[Opening PASSAGE TO READ section]

Just because there are no "official numbers" does not mean the problem doesn't exist. Most election workers who have worked on Election Day in Denton County will tell you about redirecting voters. The numbers vary from one polling place to another and from one election to the next.

• Provisional ballots that are rejected because voters cast them in the wrong polling place get counted if there is a tie in election results.

Not true. Rejected ballots are never counted in any circumstance, according to the Denton Elections office.

• The GOP would not be able to control who serves as presiding election judges in polling places with Voting Centers.

Political parties control the appointments of presiding election judges at polling places in Texas. During early voting, this position is called lead deputy voting clerk, but they perform the same functions as presiding judges do on Election Day.

Judges/lead clerks enforce an extensive set of written rules about voting in each polling place. They are supposed to enforce all the rules the same way, regardless of their own political affiliation, the polling location or the political party of the individual voter.


The rules for who appoints judges/lead clerks, are set by state law. With the current system, on Election Day in primary elections, each party has its own voting locations and appoints its own presiding judges/lead clerks for each voting location. With Voting Centers, each primary polling location would have two presiding judges/lead clerks, one from each party.

[Closing PASSAGE TO READ section]
[Opening EXTRACTED RECORDS section]

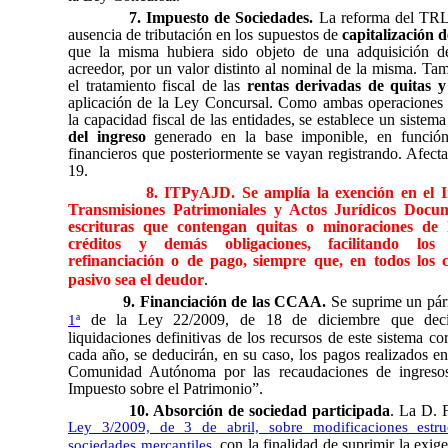
7. Impuesto de Sociedades.
La reforma del TRLI
ausencia de tributación en los supuestos de
capitalización 
que la misma hubiera sido objeto de una adquisición de
acreedor, por un valor distinto al nominal de la misma. Ta
el tratamiento fiscal de las
rentas derivadas de quitas y
aplicación de la Ley Concursal. Como ambas operaciones
la capacidad fiscal de las entidades, se establece un sistem
del ingreso
generado en la base imponible, en función
financieros que posteriormente se vayan registrando. Afecta 
19.
8. ITPyAJD. Se amplía la exención en el 
Transmisiones Patrimoniales y Actos Jurídicos Docu
escrituras que contengan quitas o minoraciones de 
créditos y demás obligaciones, facilitando los
refinanciación o de pago,
siempre que, en todos los c
pasivo sea el deudor
.
9. Financiación de las CCAA.
Se suprime un pár
de la Ley 22/2009, de 18 de diciembre que decí
1ª
liquidaciones definitivas de los recursos de este sistema co
cada año, se deducirán, en su caso, los pagos realizados e
Comunidad Autónoma por las recaudaciones de ingresos
Impuesto sobre el Patrimonio”.
10. Absorción de sociedad participada
. La D. F
Ley 3/2009, de 3 de abril, sobre modificaciones estru
, con la finalidad de suprimir la exig
sociedades mercantiles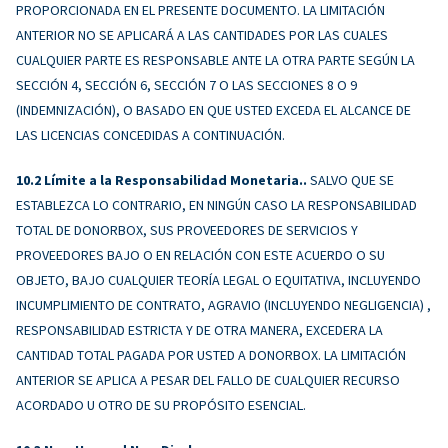
PROPORCIONADA EN EL PRESENTE DOCUMENTO. LA LIMITACIÓN
ANTERIOR NO SE APLICARÁ A LAS CANTIDADES POR LAS CUALES
CUALQUIER PARTE ES RESPONSABLE ANTE LA OTRA PARTE SEGÚN LA
SECCIÓN 4, SECCIÓN 6, SECCIÓN 7 O LAS SECCIONES 8 O 9
(INDEMNIZACIÓN), O BASADO EN QUE USTED EXCEDA EL ALCANCE DE
LAS LICENCIAS CONCEDIDAS A CONTINUACIÓN.
Límite a la Responsabilidad Monetaria..
SALVO QUE SE
ESTABLEZCA LO CONTRARIO, EN NINGÚN CASO LA RESPONSABILIDAD
TOTAL DE DONORBOX, SUS PROVEEDORES DE SERVICIOS Y
PROVEEDORES BAJO O EN RELACIÓN CON ESTE ACUERDO O SU
OBJETO, BAJO CUALQUIER TEORÍA LEGAL O EQUITATIVA, INCLUYENDO
INCUMPLIMIENTO DE CONTRATO, AGRAVIO (INCLUYENDO NEGLIGENCIA) ,
RESPONSABILIDAD ESTRICTA Y DE OTRA MANERA, EXCEDERA LA
CANTIDAD TOTAL PAGADA POR USTED A DONORBOX. LA LIMITACIÓN
ANTERIOR SE APLICA A PESAR DEL FALLO DE CUALQUIER RECURSO
ACORDADO U OTRO DE SU PROPÓSITO ESENCIAL.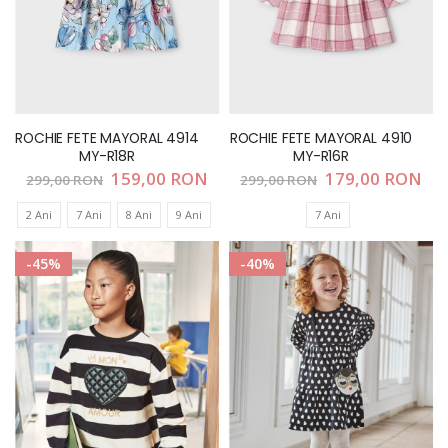
ROCHIE FETE MAYORAL 4914
ROCHIE FETE MAYORAL 4910
MY-R18R
MY-R16R
Pret
159,00 RON
Pret
179,00 RON
299,00 RON
299,00 RON
special
special
2 Ani
7 Ani
8 Ani
9 Ani
7 Ani
-45%
-40%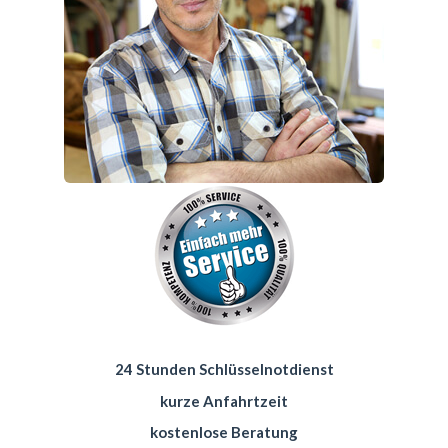
24 Stunden Schlüsselnotdienst
kurze Anfahrtzeit
kostenlose Beratung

[Closing EXTRACTED RECORDS section]

TASKS AND EXERCISES =
1 > In the text on Denton County voting, what is the presiding election judge called during early voting?
2 > Continue the text on Denton County voting from its last sentence.

RESPONSES =
1 > Lead deputy voting clerk.

2 >
For the general election, in the current system, each location has a presiding judge/lead clerk affiliated with the party that won the last gubernatorial election in the county. In Denton County, that's the GOP. Each location has an alternate judge from the party whose candidate came in second in the last gubernatorial election.

In a general election with Voting Centers, each party would have presiding judges/lead clerks at the number of polling centers proportional to number of precincts won by each party's candidate in the last gubernatorial race.

• The rules for voting on Election Day are stricter than during Early Voting. Voting Centers would change that.

Not true. For example, the laws about who is eligible to vote, what forms of ID they must use to prove they are who they say they are, and who can assist disabled voters and how they can assist them are the same for Early Voting and Election Day.

Rules about what you can wear in a polling place, how close to a polling place you can hand out candidate literature are the same for Early Voting and Election Day. Judges and clerks receive THE SAME training for Early Voting and Election Day.


Voting Centers would not change this.